_Task prompt_.
Set down each line of the data below exactly as it stands, dropping the pictures.
--- Data provided Enclosed Below ---
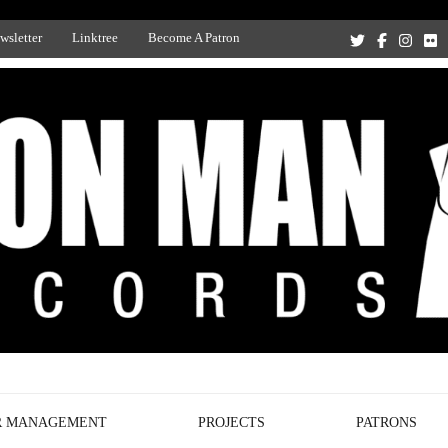
wsletter
Linktree
Become A Patron
Recording Studio, and Record Label
R MANAGEMENT
PROJECTS
PATRONS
--- End of Enclosed Data provided ---
_Answer for this exercise_.
wsletter
Linktree
Become A Patron
Recording Studio, and Record Label
R MANAGEMENT
PROJECTS
PATRONS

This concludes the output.